Treasury Secretary Lawrence Summers has lectured the Japanese government on the virtues of the American model for the New Economy.

Sen. Jesse Helms (R) of North Carolina, chairman of the Senate Foreign Relations Committee, has lectured members of the UN Security Council on the UN's anti-US bias, its bureaucratic inefficiencies, and its unfair (to the US) dues structure.

Secretary of State Madeleine Albright has lectured China on its human rights record, Russia on its devastation of Chechnya, various African states on the necessity for reform, and many other countries who fail to live up to American standards. She seems compelled to fill out a report card for her hosts on every overseas visit.

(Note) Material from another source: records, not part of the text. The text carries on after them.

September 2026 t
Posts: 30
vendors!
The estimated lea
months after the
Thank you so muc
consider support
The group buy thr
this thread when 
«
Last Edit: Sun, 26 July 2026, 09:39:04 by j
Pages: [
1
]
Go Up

Perhaps all this arises from having too many ex-professors in the administration. Nonetheless, when the world's only superpower publicly sets standards and others fall short when tested, it is virtually certain that its leaders are placed in a situation of either putting up or shutting up. Shutting up is not the American way. This explains why the US imposes sanctions on more foreign states than do all other nations combined. It's why Clinton so far has levied more sanctions than all other American presidents before him, combined.

An April 3 Monitor article by Scott Peterson, reported that Clinton, "for whom sanctions have all but replaced diplomacy," has "along with Congress ... been responsible for imposing more than half of the 125 or so cases of sanctions ever imposed by the US."

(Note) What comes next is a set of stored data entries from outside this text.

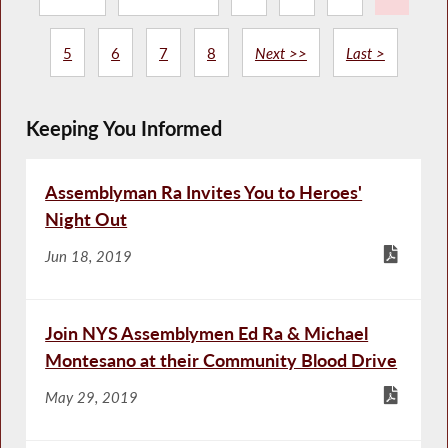
5
6
7
8
Next >>
Last >
Keeping You Informed
Assemblyman Ra Invites You to Heroes'
Night Out
Jun 18, 2019
Join NYS Assemblymen Ed Ra & Michael
Montesano at their Community Blood Drive
May 29, 2019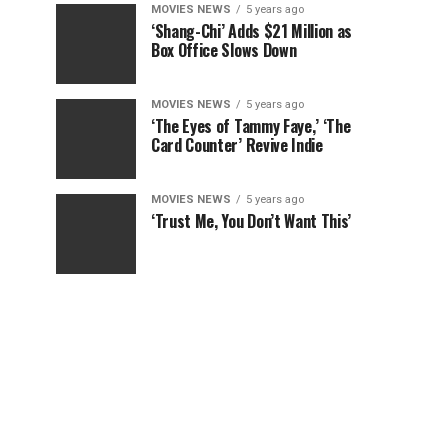
MOVIES NEWS
5 years ago
‘Shang-Chi’ Adds $21 Million as
Box Office Slows Down
MOVIES NEWS
5 years ago
‘The Eyes of Tammy Faye,’ ‘The
Card Counter’ Revive Indie
MOVIES NEWS
5 years ago
‘Trust Me, You Don’t Want This’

The percentage of the world's population under US sanctions is staggering: Seventy-five nations with more than half the world's people - including such international outlaws as Canada, Japan, and Italy - are subject to a range of penalties.

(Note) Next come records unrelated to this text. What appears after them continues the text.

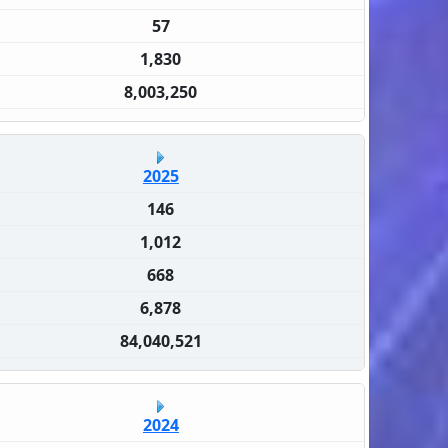
57
1,830
8,003,250
2025
146
1,012
668
6,878
84,040,521
2024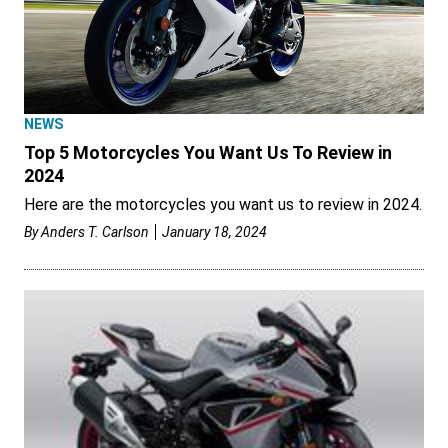
NEWS
Top 5 Motorcycles You Want Us To Review in
2024
Here are the motorcycles you want us to review in 2024.
By
Anders T. Carlson
January 18, 2024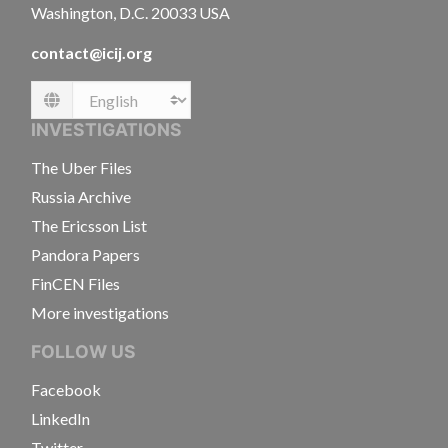
Washington, D.C. 20033 USA
contact@icij.org
Language
INVESTIGATIONS
The Uber Files
Russia Archive
The Ericsson List
Pandora Papers
FinCEN Files
More investigations
FOLLOW US
Facebook
LinkedIn
Twitter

Mr. Peterson traced the roots of the US reliance on sanctions to President Woodrow Wilson (like Clinton, another lecturing ex-professor). Wilson at times penalized Mexico and various Caribbean countries for their misbehavior.

Something besides established research findings must compel the Clinton administration to employ the wholesale use of sanctions, because researchers generally agree that:

*Foreign leaders who are the targets of sanctions - whether Fidel Castro, Saddam Hussein, or Slobodan Milosevic - blame the country imposing the sanctions for their country's economic misery and avert being blamed for their own poor performance. Sanctions let incompetent dictators off the hook.